--- Activity ---
Using the records that appear below, write out exactly the lines from the one with "Figure 3. Thin" through the one with "FIGURE 1 | Amino", keeping both end lines.

++++++++++++++++++++

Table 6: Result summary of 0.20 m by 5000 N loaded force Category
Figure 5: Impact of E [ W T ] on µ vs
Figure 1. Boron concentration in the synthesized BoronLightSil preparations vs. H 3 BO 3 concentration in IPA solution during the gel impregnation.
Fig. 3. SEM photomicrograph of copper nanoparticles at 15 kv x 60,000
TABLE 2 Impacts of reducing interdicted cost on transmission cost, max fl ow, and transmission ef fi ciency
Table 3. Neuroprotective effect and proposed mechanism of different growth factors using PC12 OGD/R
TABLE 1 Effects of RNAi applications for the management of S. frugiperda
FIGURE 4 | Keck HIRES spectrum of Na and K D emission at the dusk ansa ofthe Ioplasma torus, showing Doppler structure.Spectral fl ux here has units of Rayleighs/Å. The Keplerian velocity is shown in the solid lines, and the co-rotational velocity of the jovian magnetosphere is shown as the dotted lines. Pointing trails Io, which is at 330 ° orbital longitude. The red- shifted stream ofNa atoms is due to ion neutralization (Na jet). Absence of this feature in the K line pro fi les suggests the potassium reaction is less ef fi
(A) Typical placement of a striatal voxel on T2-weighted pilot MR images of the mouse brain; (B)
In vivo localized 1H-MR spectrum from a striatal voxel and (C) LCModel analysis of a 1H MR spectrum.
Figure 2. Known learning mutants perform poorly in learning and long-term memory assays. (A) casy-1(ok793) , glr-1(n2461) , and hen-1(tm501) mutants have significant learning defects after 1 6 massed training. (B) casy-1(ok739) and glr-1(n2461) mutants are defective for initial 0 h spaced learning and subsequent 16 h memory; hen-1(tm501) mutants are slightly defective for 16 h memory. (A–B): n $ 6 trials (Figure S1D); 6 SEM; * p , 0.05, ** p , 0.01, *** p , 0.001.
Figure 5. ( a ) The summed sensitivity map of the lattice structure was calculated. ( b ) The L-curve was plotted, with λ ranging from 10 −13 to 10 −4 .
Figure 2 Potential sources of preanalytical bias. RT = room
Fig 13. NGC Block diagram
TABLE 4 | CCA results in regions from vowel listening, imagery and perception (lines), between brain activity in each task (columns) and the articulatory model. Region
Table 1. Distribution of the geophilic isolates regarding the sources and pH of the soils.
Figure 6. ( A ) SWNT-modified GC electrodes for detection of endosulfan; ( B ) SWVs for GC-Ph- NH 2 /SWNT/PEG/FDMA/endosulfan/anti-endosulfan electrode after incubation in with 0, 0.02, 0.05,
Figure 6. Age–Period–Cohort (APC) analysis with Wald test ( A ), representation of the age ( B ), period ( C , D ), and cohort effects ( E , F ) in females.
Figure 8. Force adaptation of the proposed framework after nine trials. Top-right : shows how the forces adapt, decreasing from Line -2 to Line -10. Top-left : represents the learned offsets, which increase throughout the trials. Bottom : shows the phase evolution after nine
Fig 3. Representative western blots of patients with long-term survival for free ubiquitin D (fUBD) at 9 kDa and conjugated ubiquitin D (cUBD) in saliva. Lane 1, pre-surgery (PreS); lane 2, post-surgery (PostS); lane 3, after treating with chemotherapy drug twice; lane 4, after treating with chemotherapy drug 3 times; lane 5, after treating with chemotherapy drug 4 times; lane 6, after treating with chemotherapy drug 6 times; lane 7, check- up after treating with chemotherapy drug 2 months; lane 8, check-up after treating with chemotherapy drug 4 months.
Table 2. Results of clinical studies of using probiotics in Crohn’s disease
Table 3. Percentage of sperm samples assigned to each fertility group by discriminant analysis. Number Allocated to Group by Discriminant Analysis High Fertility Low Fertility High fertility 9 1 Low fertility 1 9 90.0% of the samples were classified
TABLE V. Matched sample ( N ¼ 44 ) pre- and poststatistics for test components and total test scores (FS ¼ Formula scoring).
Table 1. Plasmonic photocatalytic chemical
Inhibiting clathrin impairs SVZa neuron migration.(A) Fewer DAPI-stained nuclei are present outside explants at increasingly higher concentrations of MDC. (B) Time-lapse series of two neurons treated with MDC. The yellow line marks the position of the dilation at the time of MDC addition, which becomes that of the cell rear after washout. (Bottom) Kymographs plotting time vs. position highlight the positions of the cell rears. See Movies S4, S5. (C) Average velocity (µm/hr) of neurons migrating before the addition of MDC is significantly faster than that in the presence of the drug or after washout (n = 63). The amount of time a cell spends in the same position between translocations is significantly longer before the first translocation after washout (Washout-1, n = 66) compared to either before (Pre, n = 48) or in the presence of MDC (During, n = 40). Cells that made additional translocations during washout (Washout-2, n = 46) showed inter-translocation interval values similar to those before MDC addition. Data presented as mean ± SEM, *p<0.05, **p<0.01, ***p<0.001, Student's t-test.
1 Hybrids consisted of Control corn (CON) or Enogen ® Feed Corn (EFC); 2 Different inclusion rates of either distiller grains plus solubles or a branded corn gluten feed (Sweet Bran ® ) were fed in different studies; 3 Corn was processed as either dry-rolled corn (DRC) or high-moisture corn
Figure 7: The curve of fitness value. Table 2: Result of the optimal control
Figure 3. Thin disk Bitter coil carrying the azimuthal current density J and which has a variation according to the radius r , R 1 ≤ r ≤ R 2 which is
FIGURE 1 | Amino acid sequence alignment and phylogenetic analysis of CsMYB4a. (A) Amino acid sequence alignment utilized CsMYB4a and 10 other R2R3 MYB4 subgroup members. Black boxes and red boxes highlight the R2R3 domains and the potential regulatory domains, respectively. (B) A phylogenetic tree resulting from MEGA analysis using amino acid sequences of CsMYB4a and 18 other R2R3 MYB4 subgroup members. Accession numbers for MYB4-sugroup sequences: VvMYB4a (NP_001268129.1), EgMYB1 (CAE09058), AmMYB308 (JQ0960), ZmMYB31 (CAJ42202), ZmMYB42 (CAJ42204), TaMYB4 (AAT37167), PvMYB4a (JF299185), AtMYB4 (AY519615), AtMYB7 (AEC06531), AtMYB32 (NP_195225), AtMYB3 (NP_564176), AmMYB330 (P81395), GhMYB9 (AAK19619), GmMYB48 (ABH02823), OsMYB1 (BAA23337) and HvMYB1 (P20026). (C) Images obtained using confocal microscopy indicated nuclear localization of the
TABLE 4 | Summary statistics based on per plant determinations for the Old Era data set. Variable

++++++++++++++++++++

--- Output of the exercise ---
Figure 3. Thin disk Bitter coil carrying the azimuthal current density J and which has a variation according to the radius r , R 1 ≤ r ≤ R 2 which is
FIGURE 1 | Amino acid sequence alignment and phylogenetic analysis of CsMYB4a. (A) Amino acid sequence alignment utilized CsMYB4a and 10 other R2R3 MYB4 subgroup members. Black boxes and red boxes highlight the R2R3 domains and the potential regulatory domains, respectively. (B) A phylogenetic tree resulting from MEGA analysis using amino acid sequences of CsMYB4a and 18 other R2R3 MYB4 subgroup members. Accession numbers for MYB4-sugroup sequences: VvMYB4a (NP_001268129.1), EgMYB1 (CAE09058), AmMYB308 (JQ0960), ZmMYB31 (CAJ42202), ZmMYB42 (CAJ42204), TaMYB4 (AAT37167), PvMYB4a (JF299185), AtMYB4 (AY519615), AtMYB7 (AEC06531), AtMYB32 (NP_195225), AtMYB3 (NP_564176), AmMYB330 (P81395), GhMYB9 (AAK19619), GmMYB48 (ABH02823), OsMYB1 (BAA23337) and HvMYB1 (P20026). (C) Images obtained using confocal microscopy indicated nuclear localization of the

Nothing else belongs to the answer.